Outcomes reported from early stages of the referral process and relationships include:

  • Things went better than expected.
  • Inappropriate referrals and challenges have been immediately addressed.
  • Pediatric providers have been engaged and are making referrals.
  • Understanding about “who gets referred” has changed over time.

Policy, System and Environment Change

How has the Coalition found working with the New Hampshire Children’s Health Foundation?

“When I heard about the Foundation-funded Pediatric Improvement Partnership in local primary care practices I wanted to make sure that I learned about it because they were working with our partners and connecting the doctors to the resources out in the community,” says Mollie White.

“It goes back to that closed loop referral,” she adds. “I thought, ‘I have to get this dot connected.’”

“So I leaned in, started chatting with them, and that led me to Patti Baum. She came several times to meetings that we had and talked with us. We were vocal in a diplomatic way about having a system and being a bit apprehensive about an outside organization coming in to do this project.

“The first thing I would say is they asked questions and they listened. And that’s where I really feel like that made the difference, because they started to understand what we were doing here,” White says.

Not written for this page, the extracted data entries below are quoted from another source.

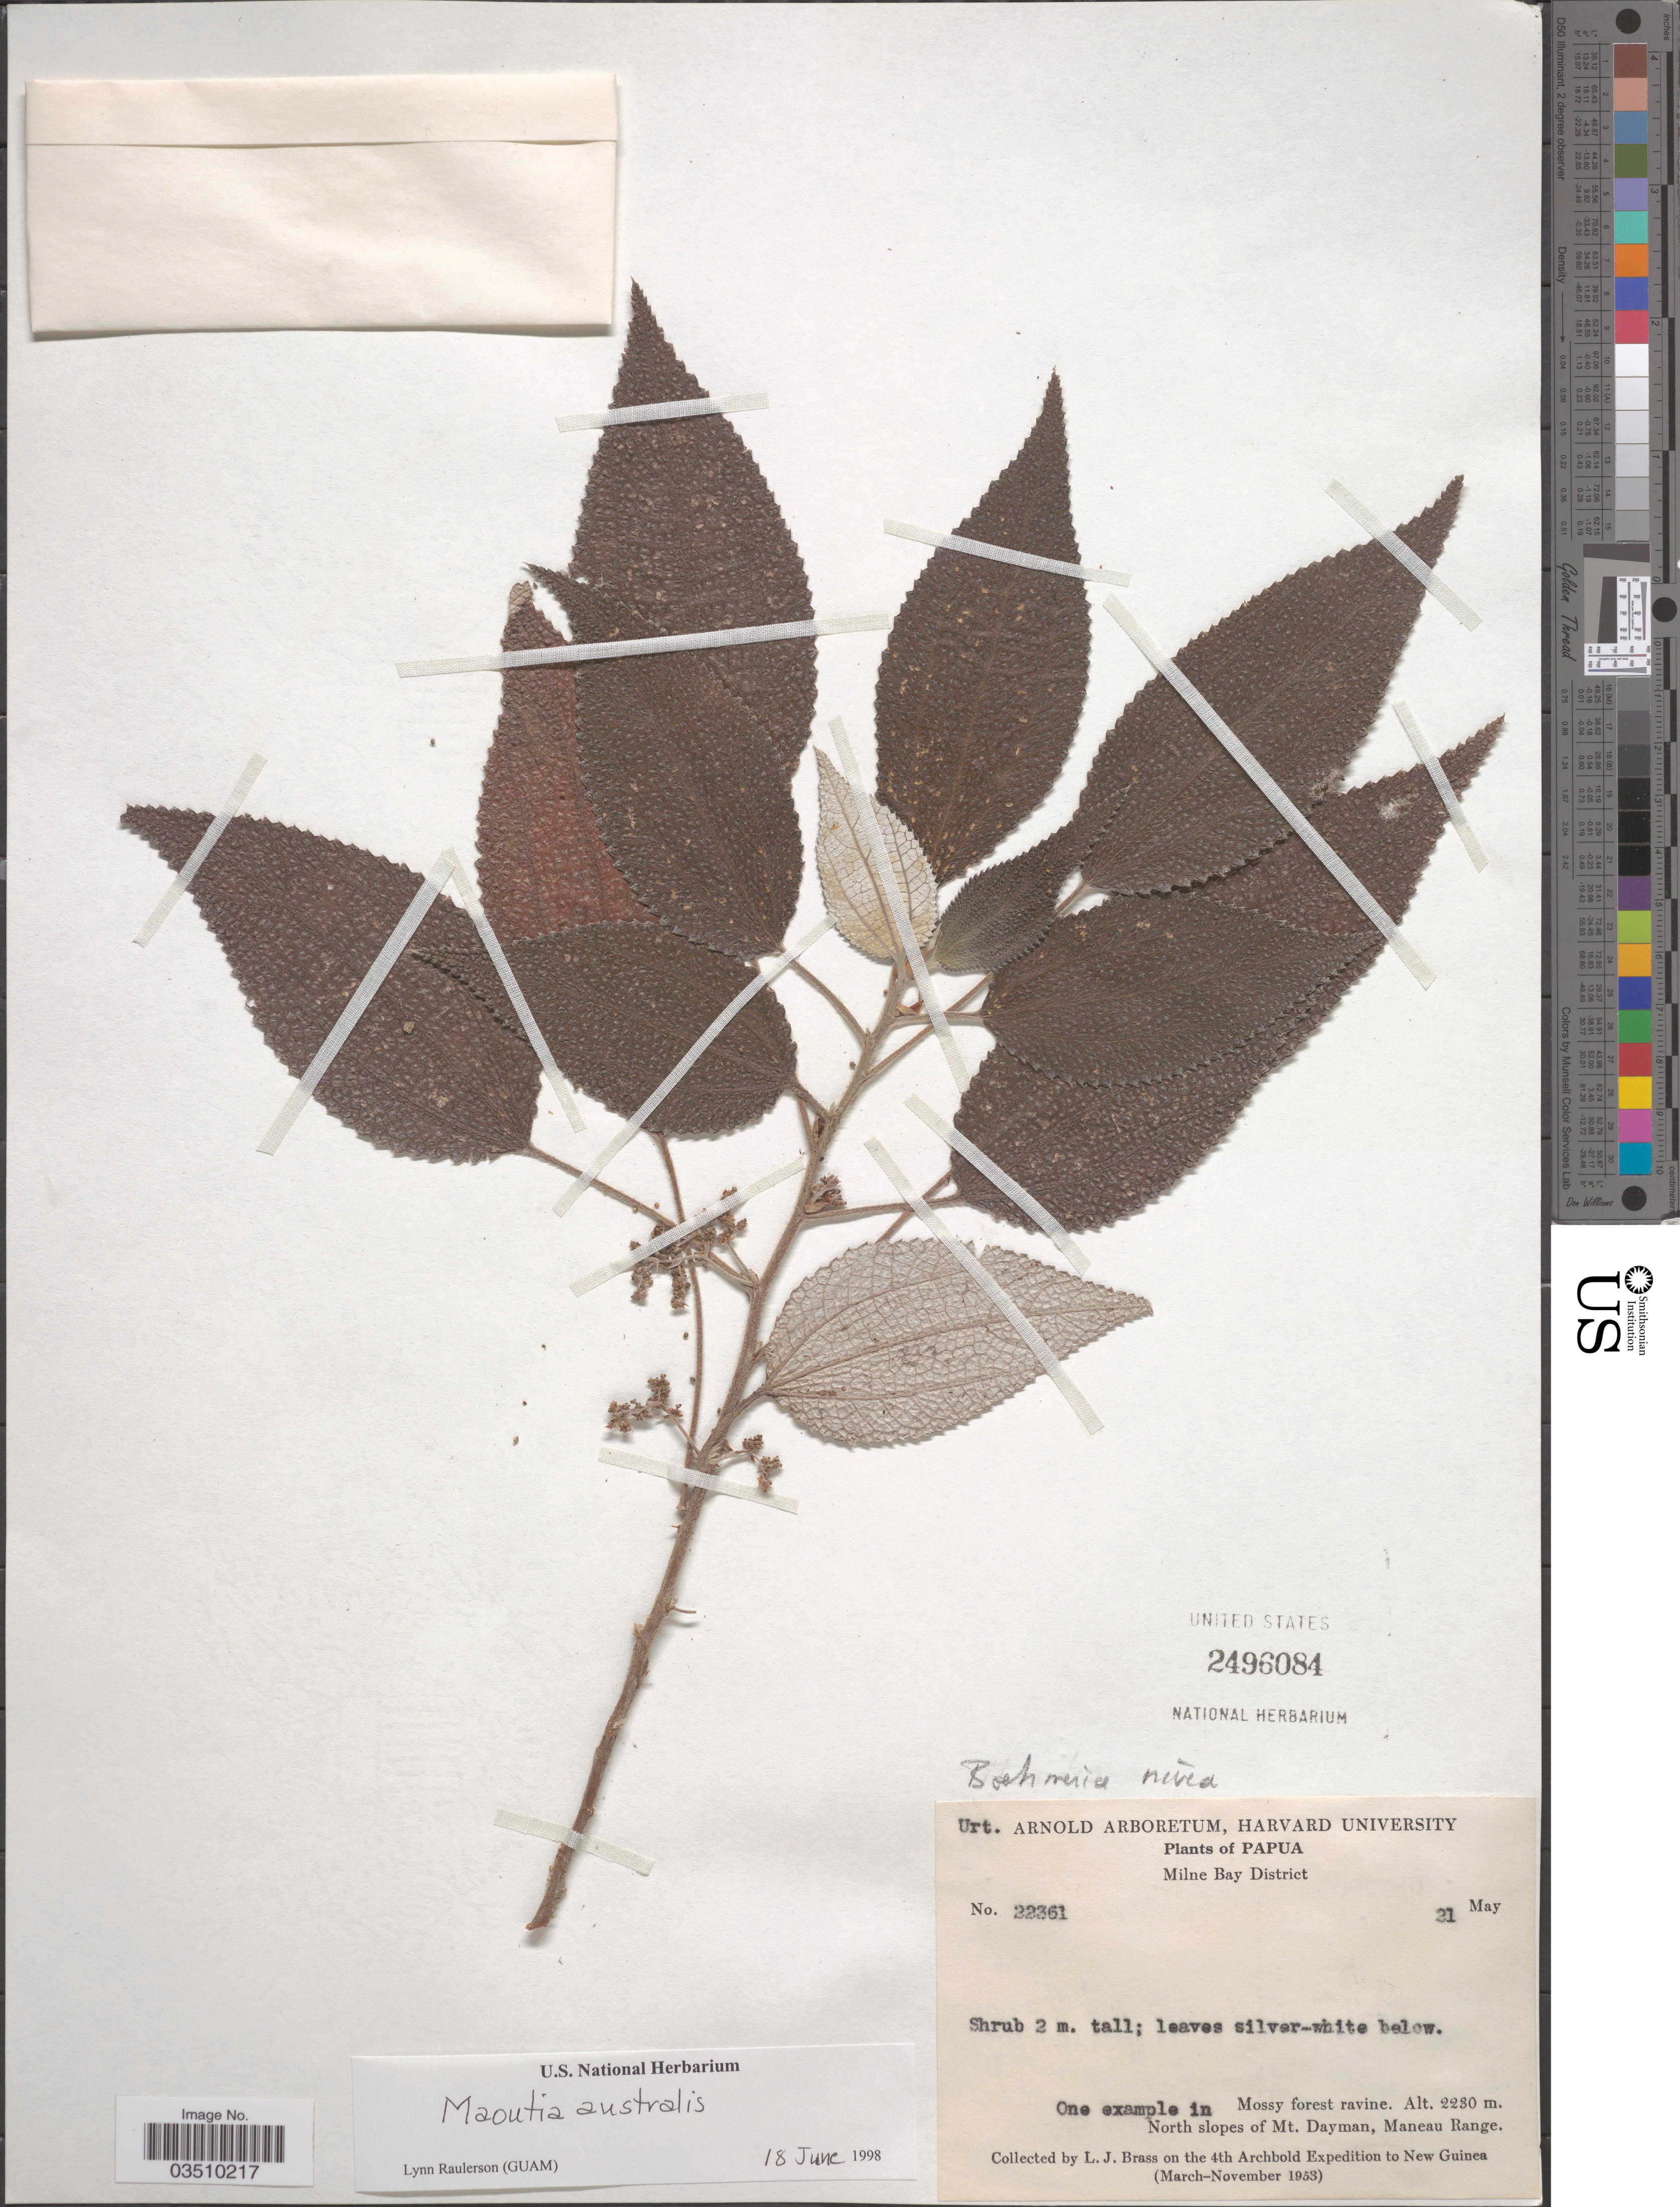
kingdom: Plantae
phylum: Tracheophyta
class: Magnoliopsida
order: Rosales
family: Urticaceae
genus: Maoutia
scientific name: Maoutia australis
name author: Wedd.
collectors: L. J. Brass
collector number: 22361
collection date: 1953-05-21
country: Papua New Guinea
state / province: Milne Bay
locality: Papua. Milne Bay District. North slopes of Mt. Dayman, Maneau Range. New Guinea.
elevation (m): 2230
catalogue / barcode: US 2496084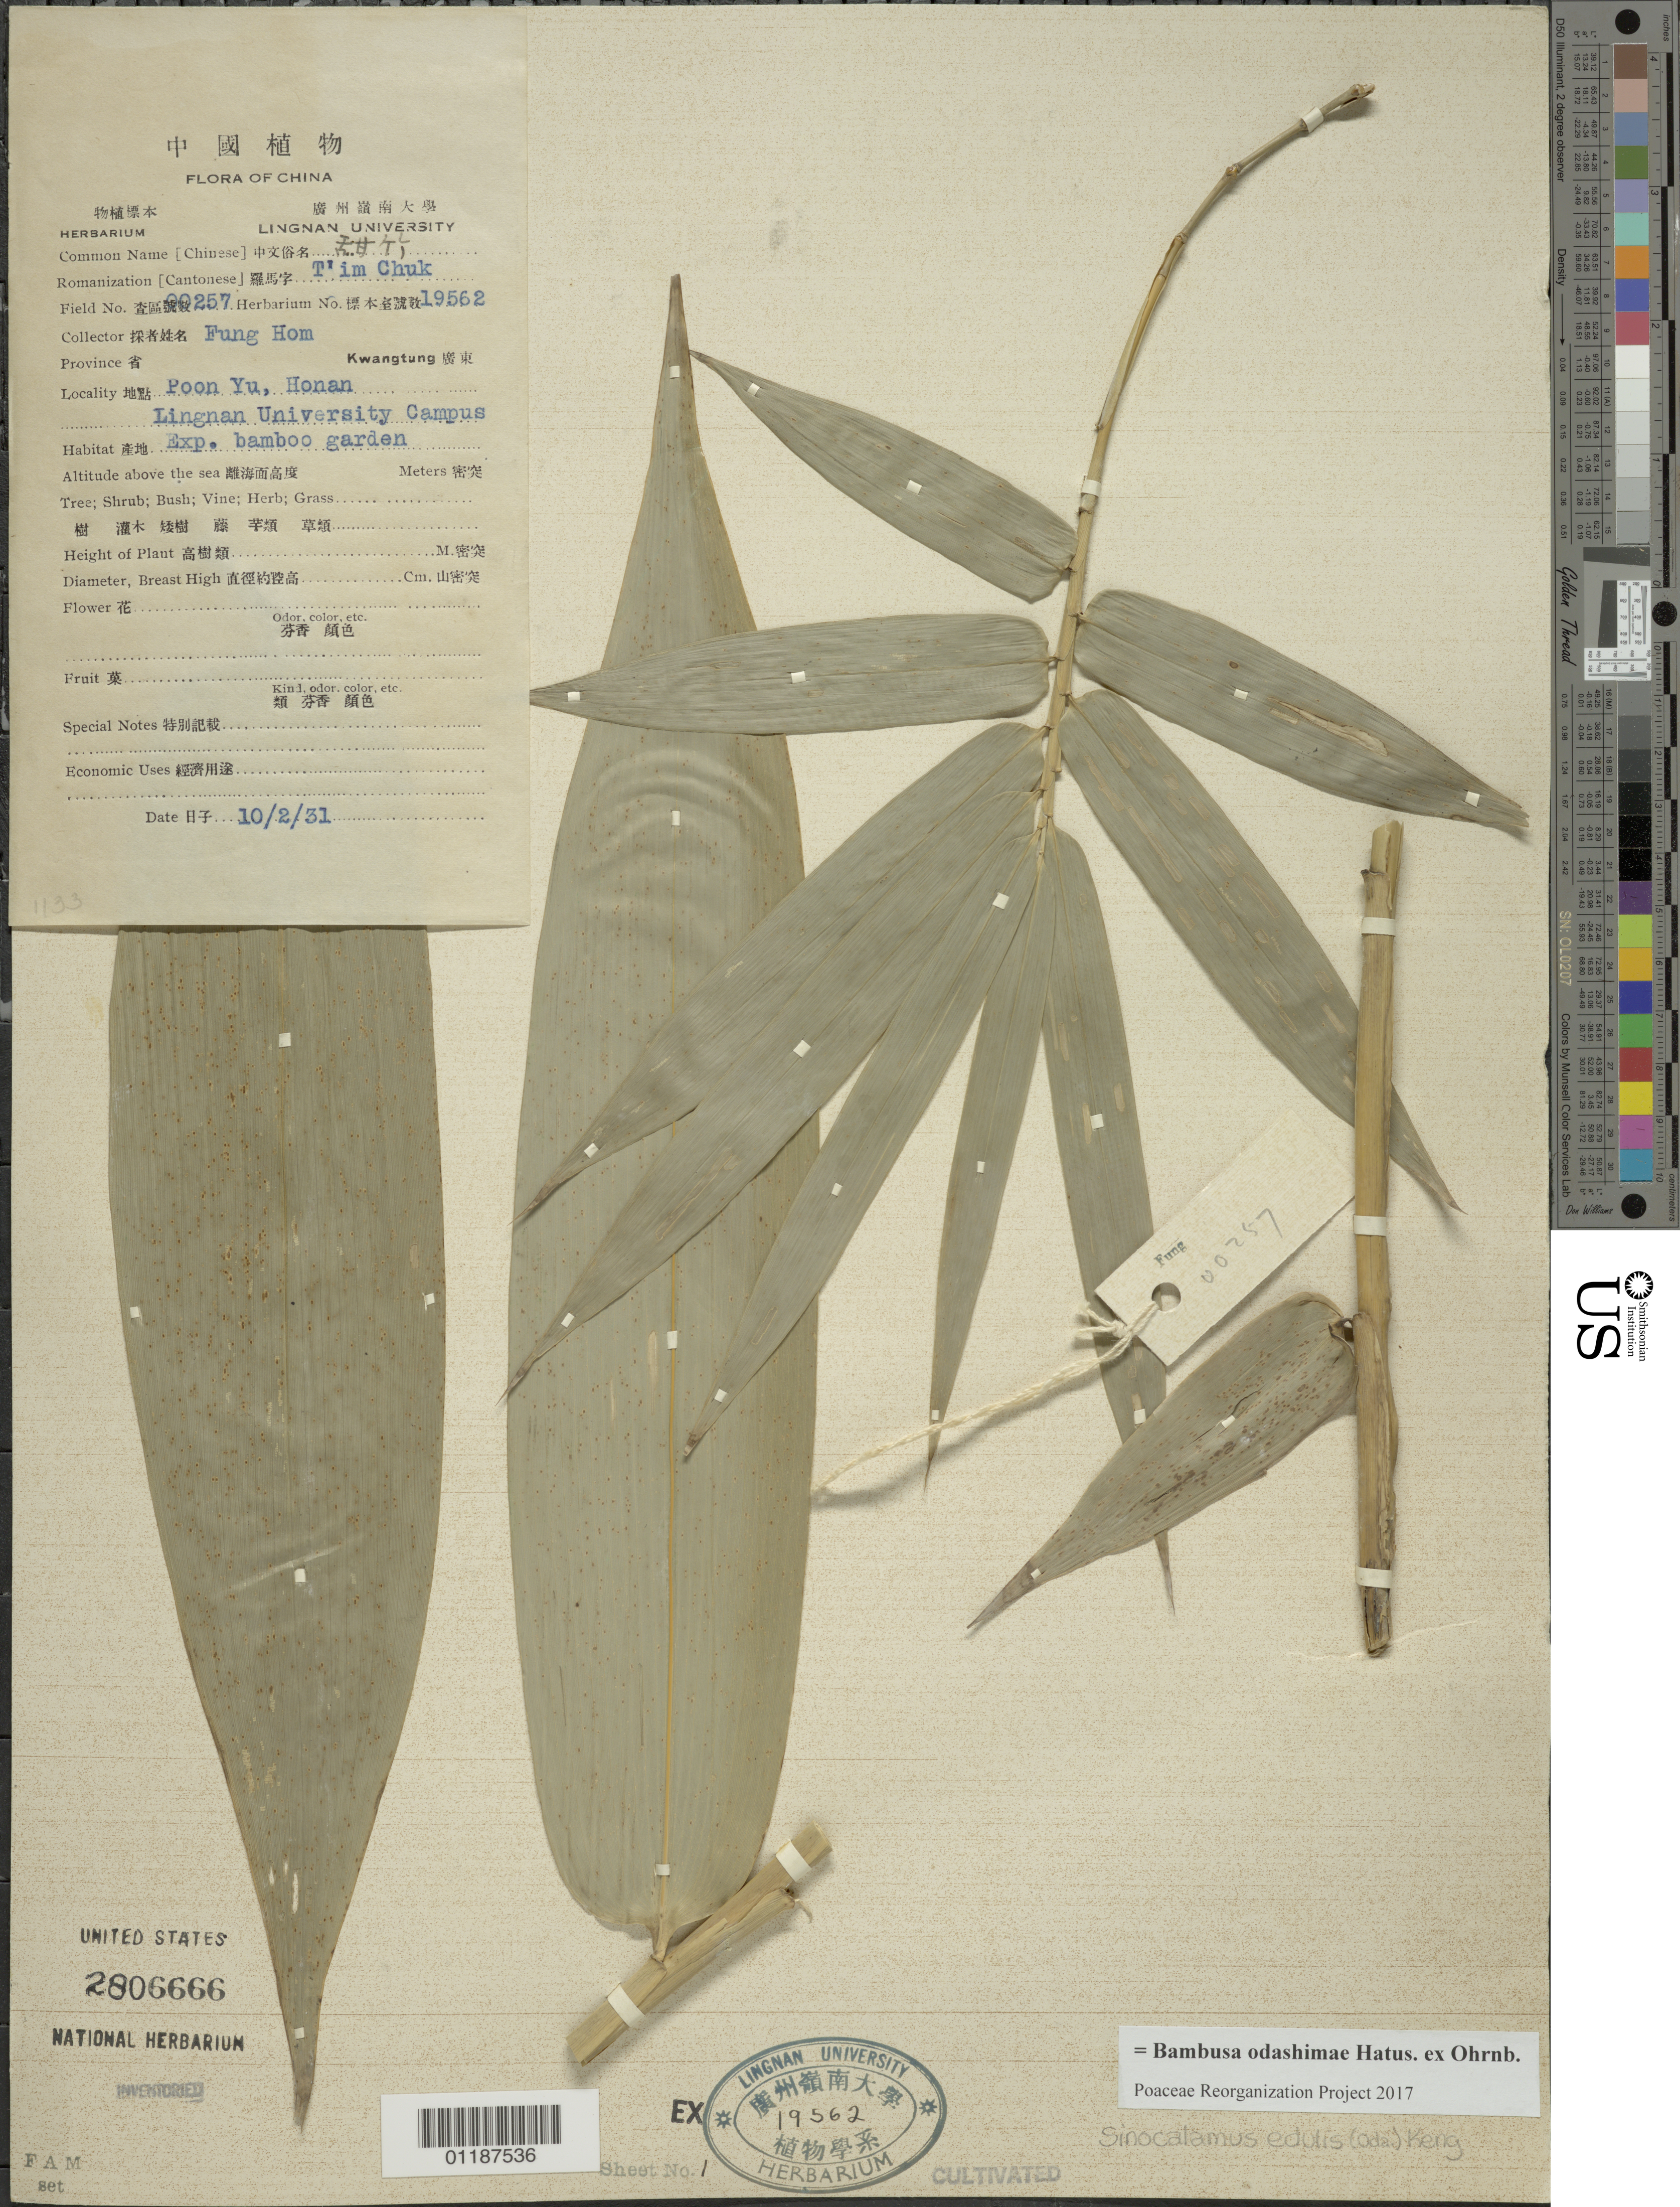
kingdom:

“The biggest thing is that they got in on the ground and they got very involved. We’ve seen the same thing with the Neil and Louise Tillotson Fund. “They feel like true partners, not just the money people and the icing on the cake is their focus on systems transformation and systems change versus creating more programs.”

All of which have supported a local community which had the will to improve its approach augmented by outside expertise and financial support.

“If I wanted other funders or other people to understand what funders can do to support and empower systems change at the local level, I’d point to this model,” White said.